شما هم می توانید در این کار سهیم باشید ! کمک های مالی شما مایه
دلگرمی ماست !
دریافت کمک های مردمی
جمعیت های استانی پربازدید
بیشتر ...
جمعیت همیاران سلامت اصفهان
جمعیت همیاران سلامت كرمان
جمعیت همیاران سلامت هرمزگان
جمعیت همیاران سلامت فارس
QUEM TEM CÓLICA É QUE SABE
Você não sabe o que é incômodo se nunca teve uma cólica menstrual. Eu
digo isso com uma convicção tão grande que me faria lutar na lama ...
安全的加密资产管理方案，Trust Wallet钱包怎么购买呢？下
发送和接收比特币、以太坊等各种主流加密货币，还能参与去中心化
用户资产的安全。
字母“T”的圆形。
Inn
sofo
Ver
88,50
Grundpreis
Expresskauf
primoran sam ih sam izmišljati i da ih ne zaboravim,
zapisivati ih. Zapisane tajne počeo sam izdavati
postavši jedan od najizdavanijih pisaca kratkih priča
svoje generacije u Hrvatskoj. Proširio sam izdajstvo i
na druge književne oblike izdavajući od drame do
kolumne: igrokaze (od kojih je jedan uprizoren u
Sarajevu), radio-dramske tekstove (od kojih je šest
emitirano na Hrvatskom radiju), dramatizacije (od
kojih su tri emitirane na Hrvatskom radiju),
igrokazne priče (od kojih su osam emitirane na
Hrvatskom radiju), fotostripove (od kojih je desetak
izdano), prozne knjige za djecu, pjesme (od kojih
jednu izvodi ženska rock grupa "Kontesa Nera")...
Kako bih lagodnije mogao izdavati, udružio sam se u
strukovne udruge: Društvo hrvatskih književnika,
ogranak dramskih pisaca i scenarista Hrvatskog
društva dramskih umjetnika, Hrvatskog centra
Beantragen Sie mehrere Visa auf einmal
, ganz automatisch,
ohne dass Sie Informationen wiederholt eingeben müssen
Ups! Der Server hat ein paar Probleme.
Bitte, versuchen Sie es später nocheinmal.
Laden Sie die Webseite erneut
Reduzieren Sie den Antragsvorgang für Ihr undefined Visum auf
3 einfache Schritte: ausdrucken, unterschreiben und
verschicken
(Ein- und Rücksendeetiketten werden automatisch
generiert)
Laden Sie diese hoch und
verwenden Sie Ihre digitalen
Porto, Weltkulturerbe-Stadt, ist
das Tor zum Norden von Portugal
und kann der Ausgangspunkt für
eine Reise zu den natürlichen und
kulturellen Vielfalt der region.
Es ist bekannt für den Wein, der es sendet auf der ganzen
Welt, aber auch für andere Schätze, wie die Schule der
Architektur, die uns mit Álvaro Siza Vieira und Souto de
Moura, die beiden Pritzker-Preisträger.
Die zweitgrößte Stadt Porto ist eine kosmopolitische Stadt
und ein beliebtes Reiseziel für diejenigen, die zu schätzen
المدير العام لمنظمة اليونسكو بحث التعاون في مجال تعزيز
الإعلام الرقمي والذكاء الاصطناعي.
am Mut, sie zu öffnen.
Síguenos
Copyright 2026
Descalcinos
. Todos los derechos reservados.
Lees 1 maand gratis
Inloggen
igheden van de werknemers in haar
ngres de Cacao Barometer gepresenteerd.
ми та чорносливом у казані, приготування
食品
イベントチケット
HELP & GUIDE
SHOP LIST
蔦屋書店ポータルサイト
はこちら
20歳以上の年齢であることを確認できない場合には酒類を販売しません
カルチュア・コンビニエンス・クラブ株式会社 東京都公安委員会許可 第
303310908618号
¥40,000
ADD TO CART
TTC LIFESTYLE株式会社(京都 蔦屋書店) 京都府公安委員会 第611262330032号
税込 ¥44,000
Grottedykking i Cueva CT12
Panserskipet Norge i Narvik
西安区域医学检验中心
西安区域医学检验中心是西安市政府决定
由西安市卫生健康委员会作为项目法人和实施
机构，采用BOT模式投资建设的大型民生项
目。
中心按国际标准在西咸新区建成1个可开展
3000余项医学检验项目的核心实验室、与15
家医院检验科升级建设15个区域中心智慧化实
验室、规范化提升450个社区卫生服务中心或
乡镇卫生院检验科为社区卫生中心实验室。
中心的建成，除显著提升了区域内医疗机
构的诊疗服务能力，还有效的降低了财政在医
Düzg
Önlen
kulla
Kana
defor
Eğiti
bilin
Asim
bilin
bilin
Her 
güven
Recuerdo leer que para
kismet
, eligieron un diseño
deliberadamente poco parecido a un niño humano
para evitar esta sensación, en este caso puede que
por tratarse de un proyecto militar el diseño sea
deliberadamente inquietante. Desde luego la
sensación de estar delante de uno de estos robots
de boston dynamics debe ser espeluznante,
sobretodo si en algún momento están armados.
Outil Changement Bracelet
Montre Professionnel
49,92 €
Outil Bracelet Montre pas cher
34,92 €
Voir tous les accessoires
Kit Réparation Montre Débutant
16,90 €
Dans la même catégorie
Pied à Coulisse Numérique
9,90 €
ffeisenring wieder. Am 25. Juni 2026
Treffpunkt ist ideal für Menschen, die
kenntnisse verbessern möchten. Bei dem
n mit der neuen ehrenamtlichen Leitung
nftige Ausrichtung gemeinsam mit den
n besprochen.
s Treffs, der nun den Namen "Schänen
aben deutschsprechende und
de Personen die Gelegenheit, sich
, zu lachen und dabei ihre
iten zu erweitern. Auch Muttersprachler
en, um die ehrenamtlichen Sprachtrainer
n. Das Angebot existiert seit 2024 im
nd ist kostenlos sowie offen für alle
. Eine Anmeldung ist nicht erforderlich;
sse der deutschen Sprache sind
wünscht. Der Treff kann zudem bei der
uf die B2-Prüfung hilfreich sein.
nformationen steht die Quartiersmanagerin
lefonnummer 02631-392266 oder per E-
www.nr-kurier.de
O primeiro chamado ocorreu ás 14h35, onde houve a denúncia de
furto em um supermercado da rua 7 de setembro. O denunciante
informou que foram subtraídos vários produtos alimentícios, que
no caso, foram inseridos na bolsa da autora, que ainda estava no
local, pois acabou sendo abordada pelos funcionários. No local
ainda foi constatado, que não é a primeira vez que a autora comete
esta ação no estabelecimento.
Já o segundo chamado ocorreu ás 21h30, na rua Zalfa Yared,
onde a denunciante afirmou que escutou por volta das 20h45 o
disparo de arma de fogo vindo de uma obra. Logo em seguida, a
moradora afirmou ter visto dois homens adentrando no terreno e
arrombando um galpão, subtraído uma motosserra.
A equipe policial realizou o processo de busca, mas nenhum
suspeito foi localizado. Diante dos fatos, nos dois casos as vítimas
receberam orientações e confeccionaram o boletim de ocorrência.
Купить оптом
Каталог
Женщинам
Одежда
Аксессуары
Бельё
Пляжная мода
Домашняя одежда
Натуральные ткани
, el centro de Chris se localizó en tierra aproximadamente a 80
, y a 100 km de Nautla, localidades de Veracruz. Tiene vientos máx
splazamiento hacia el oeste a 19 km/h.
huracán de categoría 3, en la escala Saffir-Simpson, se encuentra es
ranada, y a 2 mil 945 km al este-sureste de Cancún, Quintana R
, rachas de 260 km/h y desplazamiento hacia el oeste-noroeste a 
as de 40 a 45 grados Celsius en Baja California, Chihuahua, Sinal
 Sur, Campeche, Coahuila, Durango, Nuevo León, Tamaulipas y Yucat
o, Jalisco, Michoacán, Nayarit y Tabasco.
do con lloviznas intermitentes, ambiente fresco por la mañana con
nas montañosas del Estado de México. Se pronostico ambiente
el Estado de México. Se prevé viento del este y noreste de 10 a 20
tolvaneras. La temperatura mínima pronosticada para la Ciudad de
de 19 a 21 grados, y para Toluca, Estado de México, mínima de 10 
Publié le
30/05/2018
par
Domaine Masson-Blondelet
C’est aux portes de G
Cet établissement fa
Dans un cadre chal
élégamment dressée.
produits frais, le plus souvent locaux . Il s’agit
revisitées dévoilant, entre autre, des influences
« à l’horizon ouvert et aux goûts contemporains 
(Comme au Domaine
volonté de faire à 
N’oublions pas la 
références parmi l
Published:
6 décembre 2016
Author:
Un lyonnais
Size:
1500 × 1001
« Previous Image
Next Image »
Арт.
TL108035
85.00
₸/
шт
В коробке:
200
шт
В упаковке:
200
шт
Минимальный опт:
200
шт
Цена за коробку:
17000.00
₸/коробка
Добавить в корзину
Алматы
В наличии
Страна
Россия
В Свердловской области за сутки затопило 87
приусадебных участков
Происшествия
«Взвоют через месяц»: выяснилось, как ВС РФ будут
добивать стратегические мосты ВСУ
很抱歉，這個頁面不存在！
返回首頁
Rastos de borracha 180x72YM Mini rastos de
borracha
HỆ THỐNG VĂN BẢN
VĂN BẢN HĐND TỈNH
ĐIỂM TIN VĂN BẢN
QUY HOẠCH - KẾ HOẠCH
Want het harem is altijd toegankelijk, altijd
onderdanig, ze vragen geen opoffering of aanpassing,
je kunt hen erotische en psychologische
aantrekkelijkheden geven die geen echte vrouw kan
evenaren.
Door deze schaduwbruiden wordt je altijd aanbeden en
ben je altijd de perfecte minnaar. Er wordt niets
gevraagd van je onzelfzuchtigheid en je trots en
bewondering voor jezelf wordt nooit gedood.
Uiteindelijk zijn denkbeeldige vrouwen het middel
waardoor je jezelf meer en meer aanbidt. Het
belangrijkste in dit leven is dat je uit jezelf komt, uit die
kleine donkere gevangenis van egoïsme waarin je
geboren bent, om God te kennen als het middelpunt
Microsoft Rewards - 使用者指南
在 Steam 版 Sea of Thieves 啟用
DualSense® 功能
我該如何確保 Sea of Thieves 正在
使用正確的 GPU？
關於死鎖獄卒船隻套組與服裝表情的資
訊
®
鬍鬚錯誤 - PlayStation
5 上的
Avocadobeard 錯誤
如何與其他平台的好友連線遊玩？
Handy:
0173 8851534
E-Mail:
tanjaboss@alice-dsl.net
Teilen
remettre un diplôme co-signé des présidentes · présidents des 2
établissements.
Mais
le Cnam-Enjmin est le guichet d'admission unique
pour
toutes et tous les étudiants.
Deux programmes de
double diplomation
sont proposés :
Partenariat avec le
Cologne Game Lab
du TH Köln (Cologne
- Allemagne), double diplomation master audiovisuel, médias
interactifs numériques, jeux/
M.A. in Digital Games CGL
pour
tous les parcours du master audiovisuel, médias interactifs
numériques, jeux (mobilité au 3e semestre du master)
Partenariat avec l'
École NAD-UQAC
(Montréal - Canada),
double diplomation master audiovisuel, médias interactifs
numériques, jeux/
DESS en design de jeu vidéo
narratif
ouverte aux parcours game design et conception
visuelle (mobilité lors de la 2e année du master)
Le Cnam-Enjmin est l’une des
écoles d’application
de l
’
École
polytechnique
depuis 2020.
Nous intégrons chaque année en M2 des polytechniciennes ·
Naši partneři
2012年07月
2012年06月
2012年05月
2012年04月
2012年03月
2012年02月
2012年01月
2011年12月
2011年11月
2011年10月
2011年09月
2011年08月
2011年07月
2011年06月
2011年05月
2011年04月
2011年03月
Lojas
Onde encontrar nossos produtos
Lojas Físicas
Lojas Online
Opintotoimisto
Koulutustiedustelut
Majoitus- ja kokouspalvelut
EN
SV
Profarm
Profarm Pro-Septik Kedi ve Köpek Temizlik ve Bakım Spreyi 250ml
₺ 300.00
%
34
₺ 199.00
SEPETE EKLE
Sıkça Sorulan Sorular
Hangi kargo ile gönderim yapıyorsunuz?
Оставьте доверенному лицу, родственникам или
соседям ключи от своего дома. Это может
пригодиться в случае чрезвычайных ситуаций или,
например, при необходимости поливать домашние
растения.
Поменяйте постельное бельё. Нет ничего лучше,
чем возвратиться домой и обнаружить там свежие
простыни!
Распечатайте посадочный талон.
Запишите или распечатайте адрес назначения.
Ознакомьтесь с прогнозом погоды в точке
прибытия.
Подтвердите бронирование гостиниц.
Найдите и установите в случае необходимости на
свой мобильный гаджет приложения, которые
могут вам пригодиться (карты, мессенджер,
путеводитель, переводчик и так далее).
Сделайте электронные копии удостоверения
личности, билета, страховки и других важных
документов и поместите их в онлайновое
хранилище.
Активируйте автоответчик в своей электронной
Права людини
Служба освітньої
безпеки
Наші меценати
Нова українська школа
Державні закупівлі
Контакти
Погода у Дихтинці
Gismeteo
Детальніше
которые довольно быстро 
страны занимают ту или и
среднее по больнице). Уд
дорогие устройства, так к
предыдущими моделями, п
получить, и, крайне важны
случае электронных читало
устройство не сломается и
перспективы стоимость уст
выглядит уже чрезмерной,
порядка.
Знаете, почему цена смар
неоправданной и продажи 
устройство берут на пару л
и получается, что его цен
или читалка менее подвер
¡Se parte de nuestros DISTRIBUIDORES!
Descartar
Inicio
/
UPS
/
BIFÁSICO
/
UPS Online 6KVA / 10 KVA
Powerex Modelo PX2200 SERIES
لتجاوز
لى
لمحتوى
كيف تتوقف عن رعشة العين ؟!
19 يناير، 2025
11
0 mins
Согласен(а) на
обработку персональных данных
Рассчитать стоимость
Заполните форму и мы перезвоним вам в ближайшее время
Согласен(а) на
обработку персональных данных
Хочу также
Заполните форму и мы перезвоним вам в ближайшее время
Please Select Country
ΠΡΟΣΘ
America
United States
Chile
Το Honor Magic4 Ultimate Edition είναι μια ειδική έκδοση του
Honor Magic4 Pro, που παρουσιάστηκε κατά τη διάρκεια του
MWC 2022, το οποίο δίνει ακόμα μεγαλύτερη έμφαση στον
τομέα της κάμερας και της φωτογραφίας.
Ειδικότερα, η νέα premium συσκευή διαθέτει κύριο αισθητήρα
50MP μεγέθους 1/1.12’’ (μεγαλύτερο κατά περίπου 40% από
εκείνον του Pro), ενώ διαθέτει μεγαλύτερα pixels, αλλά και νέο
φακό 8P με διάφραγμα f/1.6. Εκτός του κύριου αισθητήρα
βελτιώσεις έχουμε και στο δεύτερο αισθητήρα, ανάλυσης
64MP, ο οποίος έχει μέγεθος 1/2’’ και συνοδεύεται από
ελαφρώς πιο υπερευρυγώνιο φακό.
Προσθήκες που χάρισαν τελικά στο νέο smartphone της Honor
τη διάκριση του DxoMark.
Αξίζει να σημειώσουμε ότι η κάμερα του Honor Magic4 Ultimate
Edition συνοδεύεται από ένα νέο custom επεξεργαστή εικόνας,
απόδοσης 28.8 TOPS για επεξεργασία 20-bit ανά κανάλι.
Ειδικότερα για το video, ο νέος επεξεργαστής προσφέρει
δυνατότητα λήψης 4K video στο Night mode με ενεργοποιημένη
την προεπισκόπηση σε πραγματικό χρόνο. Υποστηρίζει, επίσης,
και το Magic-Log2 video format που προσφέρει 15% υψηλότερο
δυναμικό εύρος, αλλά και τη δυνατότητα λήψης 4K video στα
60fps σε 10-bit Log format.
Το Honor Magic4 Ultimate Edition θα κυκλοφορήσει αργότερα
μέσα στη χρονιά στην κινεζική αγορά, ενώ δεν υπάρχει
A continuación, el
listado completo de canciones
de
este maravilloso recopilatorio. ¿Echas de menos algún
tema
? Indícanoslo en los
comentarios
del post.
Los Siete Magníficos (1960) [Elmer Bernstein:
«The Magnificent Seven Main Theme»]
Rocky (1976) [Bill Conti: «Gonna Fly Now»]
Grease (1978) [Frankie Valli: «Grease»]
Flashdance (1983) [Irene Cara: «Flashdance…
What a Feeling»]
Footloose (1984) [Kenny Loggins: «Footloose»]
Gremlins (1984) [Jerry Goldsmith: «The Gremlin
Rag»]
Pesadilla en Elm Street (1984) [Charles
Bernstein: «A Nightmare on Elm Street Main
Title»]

※

Only the number is wanted: how many lines in the entries above include the word "Domaine"?

2